_REQUIRED WORK_
Edit the material below so that every instance of "dashed" becomes "broken", with everything else left unchanged.

■ ■ ■ ■

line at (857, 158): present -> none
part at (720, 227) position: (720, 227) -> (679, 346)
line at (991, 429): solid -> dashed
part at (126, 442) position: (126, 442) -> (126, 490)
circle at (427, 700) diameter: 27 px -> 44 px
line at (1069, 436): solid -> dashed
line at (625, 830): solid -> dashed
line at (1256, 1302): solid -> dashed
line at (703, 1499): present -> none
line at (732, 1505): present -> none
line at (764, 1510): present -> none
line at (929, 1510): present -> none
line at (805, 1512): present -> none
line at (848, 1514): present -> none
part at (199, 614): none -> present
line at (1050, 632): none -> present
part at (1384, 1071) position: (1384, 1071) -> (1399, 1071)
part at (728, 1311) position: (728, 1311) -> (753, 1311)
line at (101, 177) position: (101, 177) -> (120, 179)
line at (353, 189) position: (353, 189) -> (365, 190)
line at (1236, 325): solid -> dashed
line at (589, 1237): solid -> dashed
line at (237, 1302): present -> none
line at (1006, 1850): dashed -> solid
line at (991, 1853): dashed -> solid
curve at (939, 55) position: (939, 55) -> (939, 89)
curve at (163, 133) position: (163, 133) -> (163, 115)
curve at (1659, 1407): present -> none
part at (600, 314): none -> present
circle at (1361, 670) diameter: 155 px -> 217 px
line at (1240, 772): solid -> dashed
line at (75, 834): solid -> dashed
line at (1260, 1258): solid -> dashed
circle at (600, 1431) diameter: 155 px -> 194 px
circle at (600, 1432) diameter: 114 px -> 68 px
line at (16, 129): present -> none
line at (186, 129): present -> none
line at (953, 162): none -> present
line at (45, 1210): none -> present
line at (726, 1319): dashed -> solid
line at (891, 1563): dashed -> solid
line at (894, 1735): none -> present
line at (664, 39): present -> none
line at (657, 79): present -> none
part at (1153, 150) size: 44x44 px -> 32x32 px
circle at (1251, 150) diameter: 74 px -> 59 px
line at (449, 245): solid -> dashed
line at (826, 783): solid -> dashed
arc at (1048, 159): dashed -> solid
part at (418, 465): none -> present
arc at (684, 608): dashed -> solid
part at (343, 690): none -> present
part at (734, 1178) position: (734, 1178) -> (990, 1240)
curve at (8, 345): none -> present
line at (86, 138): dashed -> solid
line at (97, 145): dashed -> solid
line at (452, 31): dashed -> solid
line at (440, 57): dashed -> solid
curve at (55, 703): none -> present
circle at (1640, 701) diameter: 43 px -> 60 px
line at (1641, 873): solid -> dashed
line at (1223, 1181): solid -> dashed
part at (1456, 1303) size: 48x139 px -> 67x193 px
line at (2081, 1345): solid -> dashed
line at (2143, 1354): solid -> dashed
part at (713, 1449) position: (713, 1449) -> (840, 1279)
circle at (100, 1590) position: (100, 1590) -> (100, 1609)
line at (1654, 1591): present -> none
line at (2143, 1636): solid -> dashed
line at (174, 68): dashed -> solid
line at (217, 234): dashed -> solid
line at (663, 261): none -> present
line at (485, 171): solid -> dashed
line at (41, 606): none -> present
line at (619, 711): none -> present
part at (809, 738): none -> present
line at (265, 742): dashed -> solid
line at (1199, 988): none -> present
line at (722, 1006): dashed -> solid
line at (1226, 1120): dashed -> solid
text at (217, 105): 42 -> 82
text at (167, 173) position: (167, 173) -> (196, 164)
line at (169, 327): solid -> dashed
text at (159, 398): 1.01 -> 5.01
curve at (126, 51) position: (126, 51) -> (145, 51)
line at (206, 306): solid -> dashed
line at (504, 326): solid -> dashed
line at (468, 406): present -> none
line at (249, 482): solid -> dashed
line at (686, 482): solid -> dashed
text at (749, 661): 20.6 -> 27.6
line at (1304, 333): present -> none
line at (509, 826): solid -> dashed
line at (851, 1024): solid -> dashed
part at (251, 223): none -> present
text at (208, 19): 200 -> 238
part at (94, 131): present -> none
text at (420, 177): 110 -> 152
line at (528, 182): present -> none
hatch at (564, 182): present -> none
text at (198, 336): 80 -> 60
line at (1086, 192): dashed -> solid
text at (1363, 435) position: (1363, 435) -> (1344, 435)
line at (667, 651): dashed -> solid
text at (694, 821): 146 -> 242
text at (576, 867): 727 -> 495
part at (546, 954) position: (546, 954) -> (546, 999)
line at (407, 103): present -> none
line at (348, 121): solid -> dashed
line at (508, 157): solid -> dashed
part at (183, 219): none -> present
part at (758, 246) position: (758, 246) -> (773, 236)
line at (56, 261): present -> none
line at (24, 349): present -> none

■ ■ ■ ■

_RESPONSE_
line at (857, 158): present -> none
part at (720, 227) position: (720, 227) -> (679, 346)
line at (991, 429): solid -> broken
part at (126, 442) position: (126, 442) -> (126, 490)
circle at (427, 700) diameter: 27 px -> 44 px
line at (1069, 436): solid -> broken
line at (625, 830): solid -> broken
line at (1256, 1302): solid -> broken
line at (703, 1499): present -> none
line at (732, 1505): present -> none
line at (764, 1510): present -> none
line at (929, 1510): present -> none
line at (805, 1512): present -> none
line at (848, 1514): present -> none
part at (199, 614): none -> present
line at (1050, 632): none -> present
part at (1384, 1071) position: (1384, 1071) -> (1399, 1071)
part at (728, 1311) position: (728, 1311) -> (753, 1311)
line at (101, 177) position: (101, 177) -> (120, 179)
line at (353, 189) position: (353, 189) -> (365, 190)
line at (1236, 325): solid -> broken
line at (589, 1237): solid -> broken
line at (237, 1302): present -> none
line at (1006, 1850): broken -> solid
line at (991, 1853): broken -> solid
curve at (939, 55) position: (939, 55) -> (939, 89)
curve at (163, 133) position: (163, 133) -> (163, 115)
curve at (1659, 1407): present -> none
part at (600, 314): none -> present
circle at (1361, 670) diameter: 155 px -> 217 px
line at (1240, 772): solid -> broken
line at (75, 834): solid -> broken
line at (1260, 1258): solid -> broken
circle at (600, 1431) diameter: 155 px -> 194 px
circle at (600, 1432) diameter: 114 px -> 68 px
line at (16, 129): present -> none
line at (186, 129): present -> none
line at (953, 162): none -> present
line at (45, 1210): none -> present
line at (726, 1319): broken -> solid
line at (891, 1563): broken -> solid
line at (894, 1735): none -> present
line at (664, 39): present -> none
line at (657, 79): present -> none
part at (1153, 150) size: 44x44 px -> 32x32 px
circle at (1251, 150) diameter: 74 px -> 59 px
line at (449, 245): solid -> broken
line at (826, 783): solid -> broken
arc at (1048, 159): broken -> solid
part at (418, 465): none -> present
arc at (684, 608): broken -> solid
part at (343, 690): none -> present
part at (734, 1178) position: (734, 1178) -> (990, 1240)
curve at (8, 345): none -> present
line at (86, 138): broken -> solid
line at (97, 145): broken -> solid
line at (452, 31): broken -> solid
line at (440, 57): broken -> solid
curve at (55, 703): none -> present
circle at (1640, 701) diameter: 43 px -> 60 px
line at (1641, 873): solid -> broken
line at (1223, 1181): solid -> broken
part at (1456, 1303) size: 48x139 px -> 67x193 px
line at (2081, 1345): solid -> broken
line at (2143, 1354): solid -> broken
part at (713, 1449) position: (713, 1449) -> (840, 1279)
circle at (100, 1590) position: (100, 1590) -> (100, 1609)
line at (1654, 1591): present -> none
line at (2143, 1636): solid -> broken
line at (174, 68): broken -> solid
line at (217, 234): broken -> solid
line at (663, 261): none -> present
line at (485, 171): solid -> broken
line at (41, 606): none -> present
line at (619, 711): none -> present
part at (809, 738): none -> present
line at (265, 742): broken -> solid
line at (1199, 988): none -> present
line at (722, 1006): broken -> solid
line at (1226, 1120): broken -> solid
text at (217, 105): 42 -> 82
text at (167, 173) position: (167, 173) -> (196, 164)
line at (169, 327): solid -> broken
text at (159, 398): 1.01 -> 5.01
curve at (126, 51) position: (126, 51) -> (145, 51)
line at (206, 306): solid -> broken
line at (504, 326): solid -> broken
line at (468, 406): present -> none
line at (249, 482): solid -> broken
line at (686, 482): solid -> broken
text at (749, 661): 20.6 -> 27.6
line at (1304, 333): present -> none
line at (509, 826): solid -> broken
line at (851, 1024): solid -> broken
part at (251, 223): none -> present
text at (208, 19): 200 -> 238
part at (94, 131): present -> none
text at (420, 177): 110 -> 152
line at (528, 182): present -> none
hatch at (564, 182): present -> none
text at (198, 336): 80 -> 60
line at (1086, 192): broken -> solid
text at (1363, 435) position: (1363, 435) -> (1344, 435)
line at (667, 651): broken -> solid
text at (694, 821): 146 -> 242
text at (576, 867): 727 -> 495
part at (546, 954) position: (546, 954) -> (546, 999)
line at (407, 103): present -> none
line at (348, 121): solid -> broken
line at (508, 157): solid -> broken
part at (183, 219): none -> present
part at (758, 246) position: (758, 246) -> (773, 236)
line at (56, 261): present -> none
line at (24, 349): present -> none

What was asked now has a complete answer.